# Do You Live in the Past, Present, or Future?



## David Baxter PhD (Nov 25, 2008)

A quiz:

Do You Live in the Past, Present, or Future?

Mine said:



> *You Live in the Present*
> 
> You take things one day at a time. And it turns out, that's a pretty great way to live.
> 
> ...


----------



## NicNak (Nov 25, 2008)

> You take things one day at a time.
> And it turns out, that's a pretty great way to live.
> 
> You aren't consumed by the past, and you're aren't obsessed with the future.
> ...



Think this quiz is giving me too much credit! haa haa, but I will take it, why not!


----------



## ladylore (Nov 25, 2008)

Same result for me. 



> *You Live in the Present *
> 
> You take things one day at a time. And it turns out, that's a pretty great way to live.
> 
> ...


----------



## NicNak (Nov 25, 2008)

Dr.  Baxter is going to think we cheated off of his test,  Ladylore haa haa haa haa


----------



## ladylore (Nov 25, 2008)

Naw - well practiced in mindfullness.
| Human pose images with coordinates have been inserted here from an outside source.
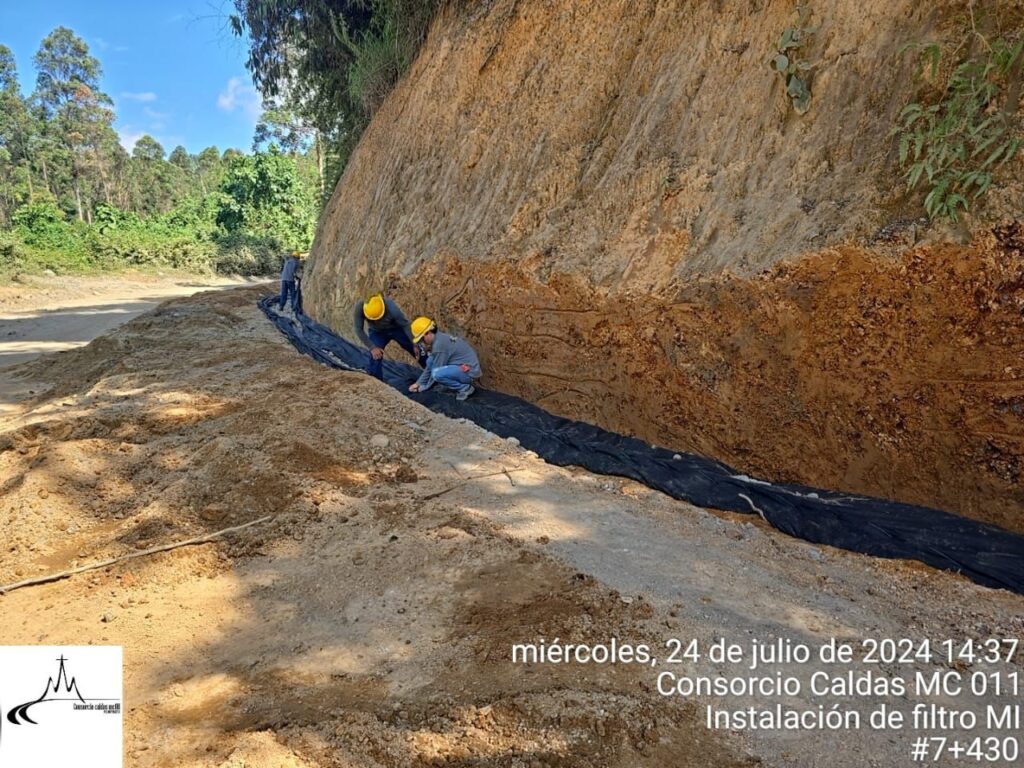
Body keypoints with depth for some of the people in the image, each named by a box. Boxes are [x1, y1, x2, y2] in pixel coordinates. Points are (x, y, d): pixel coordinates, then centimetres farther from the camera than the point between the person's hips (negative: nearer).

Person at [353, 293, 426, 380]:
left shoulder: (392, 308, -39)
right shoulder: (359, 308, -34)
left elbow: (405, 324, -23)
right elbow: (359, 330, -21)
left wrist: (414, 345, -16)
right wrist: (372, 347, -25)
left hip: (397, 329, -1)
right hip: (376, 332, 1)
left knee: (418, 352, 5)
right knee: (375, 358, -15)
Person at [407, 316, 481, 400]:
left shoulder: (439, 344, -22)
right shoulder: (438, 339, 9)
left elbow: (436, 370, -15)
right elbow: (430, 366, 18)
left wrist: (425, 387, 0)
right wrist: (418, 383, 17)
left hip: (469, 370, -10)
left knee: (437, 374, -29)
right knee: (430, 361, 8)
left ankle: (465, 388, -8)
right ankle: (461, 384, 10)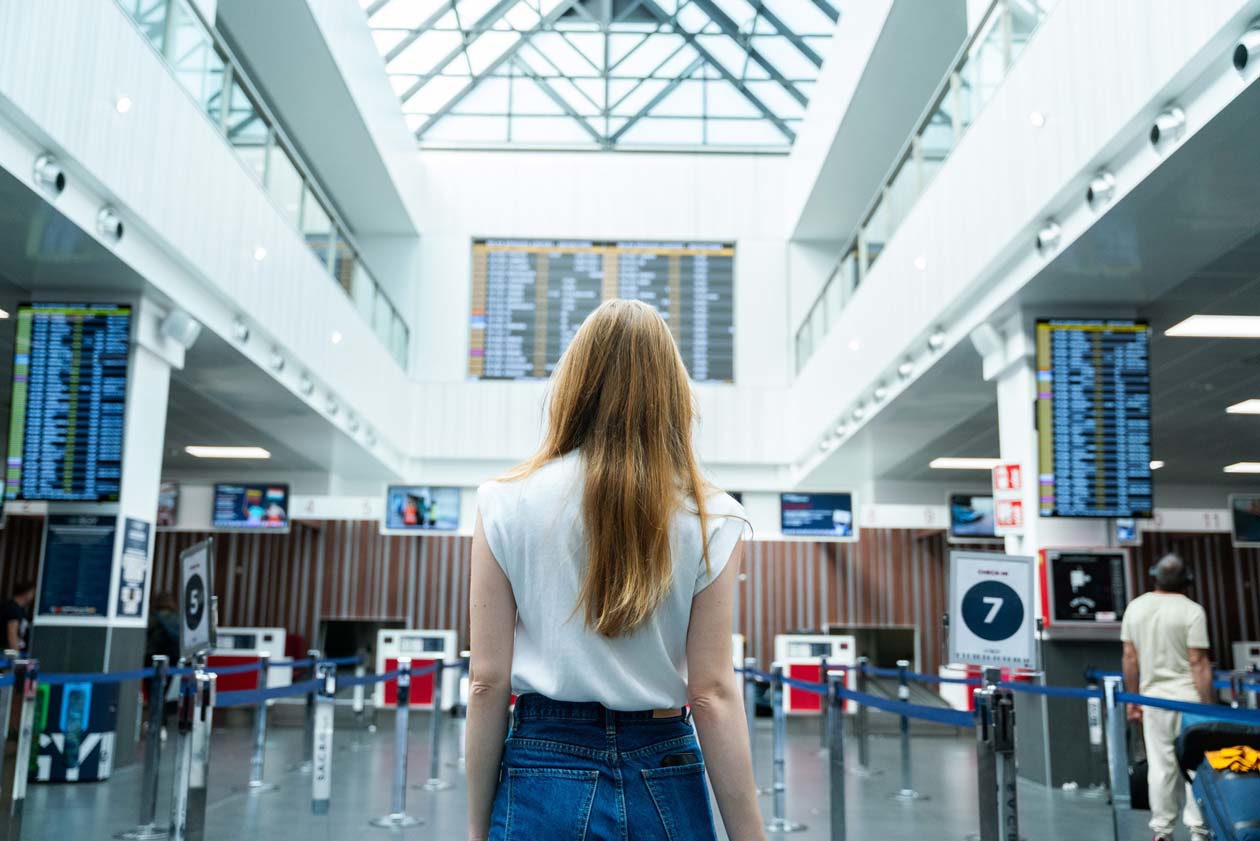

At least that is my story and I am sticking to it.  :lol:


----------



## NicNak (Nov 25, 2008)

I don't have a story.  All I know is I am innocent until proven insane :teehee:


----------



## Daniel (Nov 25, 2008)

Just when I thought I achieved enlightenment:



> While most people don't live in the present enough, make sure you don't live in it too much.
> 
> Blogthings - You Live in the Present


----------



## healthbound (Nov 26, 2008)

Hmmmmmm.....maybe the test is rigged?  Apparently I live in the present too!


----------



## NicNak (Nov 26, 2008)

Or  maybe it is cause we are all special :flowers:


----------



## healthbound (Nov 26, 2008)

I like your theory better


----------